Dans toutes les régions que le collectif a visitées jusqu'à maintenant, l'indignation est palpable et les questions nombreuses. Par exemple, pourquoi le gouvernement refuse d'augmenter le salaire minimum à 15 $ de l'heure, une mesure qui concerne près d'un million de personnes, soit le quart des travailleurs et des travailleuses du Québec? Ou encore, pourquoi le gouvernement refuse-t-il de faire une campagne sociétale de lutte contre les préjugés? Est-ce que ce serait parce que ces préjugés le servent si bien quand vient le temps d'adopter les projets de loi qui condamnent plus de personnes à la pauvreté? Des propos et des questions, malheureusement, que le gouvernement refuse d'entendre. Merci.

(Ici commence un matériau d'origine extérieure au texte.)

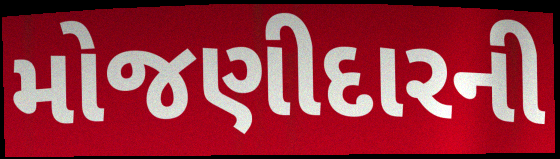
મોજણીદારનીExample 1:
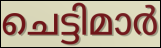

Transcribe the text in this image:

ചെട്ടിമാർ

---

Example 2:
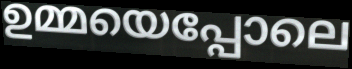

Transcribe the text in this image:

ഉമ്മയെപ്പോലെ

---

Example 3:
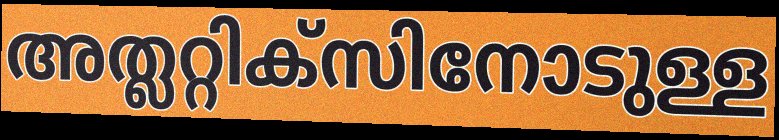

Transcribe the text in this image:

അത്ലറ്റിക്സിനോടുള്ള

La Modératrice : Merci. M. Petitclerc.

M. Petitclerc (Serge) : Alors, merci, Virginie. Écoutez, en plus du prochain plan de lutte contre la pauvreté, le ministre Blais, qui est responsable de deux autres grands dossiers, c'est-à-dire le revenu minimum garanti et le programme Objectif emploi, du côté du revenu minimum garanti, c'est silence radio.

Écoutez, on s'en va théoriquement vers une remise en question assez radicale de nos politiques de sécurité du revenu, et il n'y a rien qui transpire de ce comité d'experts sur le revenu minimum garanti, un comité qui étudie le soutien du revenu sans avoir le mandat plus général de faire tendre le Québec vers une société sans pauvreté et avec moins d'inégalités. Le comité travaille plutôt à faire tendre le Québec vers plus d'efficacité, moins de dépenses et plus de visibilité pour le gouvernement du Québec. C'est ce qui est inscrit d'ailleurs, dans le mandat du comité et les principes qu'il doit mettre de l'avant, et ça, ça pose problème.

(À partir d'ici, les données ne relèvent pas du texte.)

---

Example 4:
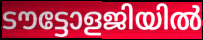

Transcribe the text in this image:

ടൗട്ടോളജിയിൽ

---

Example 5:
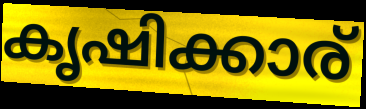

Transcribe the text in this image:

കൃഷിക്കാര്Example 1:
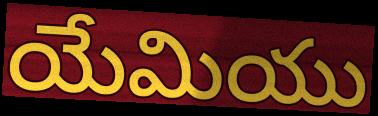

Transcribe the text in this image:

యేమియు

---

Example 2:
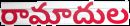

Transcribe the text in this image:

రామాదుల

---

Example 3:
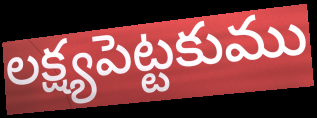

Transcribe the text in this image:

లక్ష్యపెట్టకుము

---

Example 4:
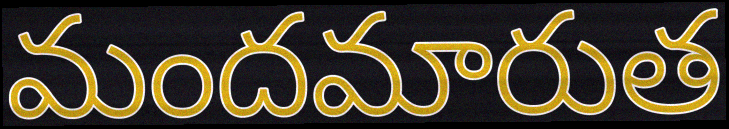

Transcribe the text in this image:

Du côté du programme Objectif emploi, on est aussi en position d'attente. Mais ici, la position gouvernementale est assez claire et la nôtre aussi. Vous la connaissez, on s'oppose à toute forme d'obligation de participation aux mesures d'aide à l'emploi et aux sanctions financières qui seraient associées à cette obligation. Dans le cadre de la semaine nationale de la dignité des personnes assistées sociales et avec le Front commun des personnes assistées sociales, nous allons nous mobiliser à Montréal le 10 mai sur cette question-là pour démontrer notre opposition.

Mais, pour aujourd'hui, ce qu'on considère encore de plus dangereux avec le programme Objectif emploi, c'est qu'à la toute fin de la commission parlementaire qui s'est déroulée l'an dernier, le ministre a terminé en disant que le programme Objectif emploi pourrait servir de modèle pour le futur revenu minimum garanti. Qu'est-ce qu'il voulait dire par là? Est-ce que c'est un malheureux hasard que le projet de règlement sur Objectif emploi ne soit pas encore sorti? Est-ce que le revenu minimum garanti, ça va être un programme Objectif emploi bonifié ou une réforme encore plus en profondeur de l'aide sociale? Est-ce que l'étude des crédits aujourd'hui va nous en dire plus?

En fait, c'est à se demander si le ministre Blais, il n'est pas en train d'attendre pour tout attacher ensemble lors du dépôt du prochain plan d'action gouvernemental. Si c'est le cas, bien, qu'il le dise et, cet après-midi il va avoir une tribune pour le dire. Et, si ce n'est pas le cas, qu'est-ce qu'il attend? Pourquoi il ne le sort pas, son règlement? Est-ce qu'il attend l'été? Une des questions qu'on pourrait se poser : Est-ce qu'il attend cet été pour noyer le poisson, en sachant fort bien que cet été, pendant la période estivale, les groupes qui défendent les droits des personnes assistées sociales ont beaucoup plus de difficulté à se mobiliser? Peut-être aussi qu'on pourrait espérer que le gouvernement a tellement honte de sa réforme qu'il va la remettre aux calendes grecques. Merci beaucoup.

La Modératrice : Merci. M. Harold LeBel.

M. LeBel : Merci. On pourrait dire qu'il attendait peut-être une coupe Stanley à Montréal pour passer sa nouvelle, mais, malheureusement, ça ne sera pas le cas, il n'y aura pas de veille médiatique. Ça fait qu'il pourra...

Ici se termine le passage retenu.